Edge cases this tool handles correctly
- Egg size varies within a carton
- USDA's weight classification is a MINIMUM per dozen, not a guarantee every individual egg in the carton is identical — there's real variation egg-to-egg even within one size class, so these figures are a reliable average, not an exact promise for any one egg you crack.
- Recipes that don't specify a size
- When a US recipe just says "eggs" with no size specified, Large is the near-universal default assumption in American recipe writing — if your eggs are a different size and the recipe is precision-sensitive, it's worth converting by weight rather than assuming the count alone is equivalent.

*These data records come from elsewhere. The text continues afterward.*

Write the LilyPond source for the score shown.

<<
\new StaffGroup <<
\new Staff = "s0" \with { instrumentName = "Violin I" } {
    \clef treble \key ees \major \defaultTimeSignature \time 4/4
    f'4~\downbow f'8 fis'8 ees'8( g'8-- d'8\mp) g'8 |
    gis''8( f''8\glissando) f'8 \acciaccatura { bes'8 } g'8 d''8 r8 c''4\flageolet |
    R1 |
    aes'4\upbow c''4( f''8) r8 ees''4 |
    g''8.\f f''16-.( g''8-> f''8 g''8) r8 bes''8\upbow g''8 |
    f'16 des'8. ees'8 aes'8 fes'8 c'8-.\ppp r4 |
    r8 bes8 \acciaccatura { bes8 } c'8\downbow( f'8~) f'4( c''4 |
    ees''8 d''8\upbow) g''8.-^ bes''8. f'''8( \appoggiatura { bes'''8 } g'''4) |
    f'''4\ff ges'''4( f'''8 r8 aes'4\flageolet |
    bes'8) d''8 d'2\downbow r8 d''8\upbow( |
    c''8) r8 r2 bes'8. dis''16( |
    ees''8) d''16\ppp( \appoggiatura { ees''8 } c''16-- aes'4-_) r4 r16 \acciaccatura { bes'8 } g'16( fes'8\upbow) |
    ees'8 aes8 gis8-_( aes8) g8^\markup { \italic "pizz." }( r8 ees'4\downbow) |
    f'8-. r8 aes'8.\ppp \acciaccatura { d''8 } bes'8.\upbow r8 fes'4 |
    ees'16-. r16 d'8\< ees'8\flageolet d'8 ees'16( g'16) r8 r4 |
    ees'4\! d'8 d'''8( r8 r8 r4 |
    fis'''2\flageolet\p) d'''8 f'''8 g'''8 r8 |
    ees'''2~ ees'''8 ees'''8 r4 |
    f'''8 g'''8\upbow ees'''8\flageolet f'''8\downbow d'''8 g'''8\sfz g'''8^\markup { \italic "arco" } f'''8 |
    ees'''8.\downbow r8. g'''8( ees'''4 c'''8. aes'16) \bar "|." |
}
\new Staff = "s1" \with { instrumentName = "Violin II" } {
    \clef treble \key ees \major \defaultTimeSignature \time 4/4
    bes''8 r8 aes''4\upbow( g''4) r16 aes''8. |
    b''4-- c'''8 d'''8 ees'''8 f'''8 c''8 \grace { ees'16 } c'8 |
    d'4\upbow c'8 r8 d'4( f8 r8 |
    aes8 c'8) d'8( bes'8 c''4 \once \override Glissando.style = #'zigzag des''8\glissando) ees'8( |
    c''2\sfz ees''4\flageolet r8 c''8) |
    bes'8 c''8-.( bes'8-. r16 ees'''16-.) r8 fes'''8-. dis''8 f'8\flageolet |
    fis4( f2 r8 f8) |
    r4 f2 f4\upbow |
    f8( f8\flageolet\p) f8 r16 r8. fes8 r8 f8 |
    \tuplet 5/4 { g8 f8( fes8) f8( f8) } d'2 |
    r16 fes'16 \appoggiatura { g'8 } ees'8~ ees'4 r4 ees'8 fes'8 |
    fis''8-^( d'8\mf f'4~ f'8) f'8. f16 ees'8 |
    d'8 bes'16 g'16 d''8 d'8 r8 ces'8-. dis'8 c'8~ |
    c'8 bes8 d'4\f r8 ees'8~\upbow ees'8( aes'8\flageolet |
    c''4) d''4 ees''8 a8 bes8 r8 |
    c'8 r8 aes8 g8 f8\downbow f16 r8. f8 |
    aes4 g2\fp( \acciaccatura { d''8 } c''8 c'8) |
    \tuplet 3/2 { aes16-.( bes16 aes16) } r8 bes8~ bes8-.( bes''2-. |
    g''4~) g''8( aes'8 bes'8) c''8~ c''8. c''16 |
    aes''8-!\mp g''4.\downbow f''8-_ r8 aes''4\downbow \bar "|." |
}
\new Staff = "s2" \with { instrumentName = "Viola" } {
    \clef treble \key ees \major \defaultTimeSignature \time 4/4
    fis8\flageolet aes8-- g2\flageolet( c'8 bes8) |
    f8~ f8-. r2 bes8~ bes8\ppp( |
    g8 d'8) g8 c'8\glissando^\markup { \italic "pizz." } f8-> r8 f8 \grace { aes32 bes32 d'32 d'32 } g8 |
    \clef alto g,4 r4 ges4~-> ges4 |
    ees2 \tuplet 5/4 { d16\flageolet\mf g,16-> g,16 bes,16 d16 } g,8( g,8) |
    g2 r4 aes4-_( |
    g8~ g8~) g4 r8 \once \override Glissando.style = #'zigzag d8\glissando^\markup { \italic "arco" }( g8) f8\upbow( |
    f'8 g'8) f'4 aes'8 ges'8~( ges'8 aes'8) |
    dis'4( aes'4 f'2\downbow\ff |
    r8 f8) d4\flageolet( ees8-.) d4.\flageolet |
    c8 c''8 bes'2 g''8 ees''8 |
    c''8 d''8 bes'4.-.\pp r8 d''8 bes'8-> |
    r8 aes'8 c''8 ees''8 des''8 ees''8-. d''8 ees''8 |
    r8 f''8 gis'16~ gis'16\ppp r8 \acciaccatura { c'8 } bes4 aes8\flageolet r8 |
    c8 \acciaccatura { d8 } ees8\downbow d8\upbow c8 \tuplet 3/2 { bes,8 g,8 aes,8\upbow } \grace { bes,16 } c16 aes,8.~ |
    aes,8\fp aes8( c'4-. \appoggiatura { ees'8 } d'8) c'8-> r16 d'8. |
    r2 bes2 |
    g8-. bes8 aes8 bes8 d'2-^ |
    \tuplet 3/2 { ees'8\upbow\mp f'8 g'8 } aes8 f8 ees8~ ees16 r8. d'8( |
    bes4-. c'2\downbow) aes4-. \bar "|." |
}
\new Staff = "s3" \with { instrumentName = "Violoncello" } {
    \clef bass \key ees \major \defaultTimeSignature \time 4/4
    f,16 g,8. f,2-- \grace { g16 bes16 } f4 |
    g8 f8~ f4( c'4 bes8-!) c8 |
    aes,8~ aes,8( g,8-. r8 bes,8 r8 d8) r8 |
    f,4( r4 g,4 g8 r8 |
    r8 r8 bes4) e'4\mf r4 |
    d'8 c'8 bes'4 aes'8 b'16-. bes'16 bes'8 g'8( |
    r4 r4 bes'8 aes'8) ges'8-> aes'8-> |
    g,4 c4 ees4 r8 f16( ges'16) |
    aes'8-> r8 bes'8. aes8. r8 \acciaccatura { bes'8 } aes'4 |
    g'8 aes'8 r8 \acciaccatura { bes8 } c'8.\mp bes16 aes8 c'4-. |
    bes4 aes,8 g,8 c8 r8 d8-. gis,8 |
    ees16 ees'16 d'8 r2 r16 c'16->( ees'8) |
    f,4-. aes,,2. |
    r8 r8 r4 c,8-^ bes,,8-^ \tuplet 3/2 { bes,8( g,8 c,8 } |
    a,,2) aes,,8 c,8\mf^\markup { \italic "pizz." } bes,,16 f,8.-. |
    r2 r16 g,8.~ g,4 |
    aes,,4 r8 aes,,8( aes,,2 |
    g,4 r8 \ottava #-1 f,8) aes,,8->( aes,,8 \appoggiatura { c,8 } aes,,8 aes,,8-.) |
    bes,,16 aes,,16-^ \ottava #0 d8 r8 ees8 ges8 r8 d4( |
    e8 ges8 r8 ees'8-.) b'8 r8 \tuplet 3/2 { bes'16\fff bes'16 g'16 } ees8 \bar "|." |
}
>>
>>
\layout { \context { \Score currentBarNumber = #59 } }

- Freezing separated eggs changes handling, not weight
- Egg whites and yolks can be frozen separately (whites for up to 12 months, yolks with a pinch of salt or sugar whisked in to prevent gelling) — freezing doesn't change their weight, but the yolk's texture changes enough that unwhisked frozen yolks can become unusable even though they still weigh the same.
Frequently asked questions
Is a Large egg always exactly 50g?
50g out-of-shell is a practical, commonly used average, not an exact universal figure — the USDA classification (24 oz per dozen, or 2 oz / ~57g per egg) is an in-shell minimum, and out-of-shell weight varies somewhat egg to egg.
Why does the egg white weigh more than the yolk if the yolk looks bigger?
The white is more voluminous but the yolk is denser — by weight, a typical Large egg's white (~30g) outweighs its yolk (~18g), even though the yolk can look like it takes up more of the egg when you crack one open.
My recipe calls for eggs by weight in grams, not by count — why?
It's a precision convention, especially common in recipes translated from countries that measure baking by weight by default — it removes the ambiguity of egg size entirely by specifying the exact mass of egg needed.
Does egg size affect baking chemistry, or just quantity?
Mostly quantity — egg size mainly changes how much liquid, fat, and protein you're adding, which affects moisture and structure in a recipe sensitive to those ratios, rather than changing the fundamental chemistry of how eggs behave when heated or whipped.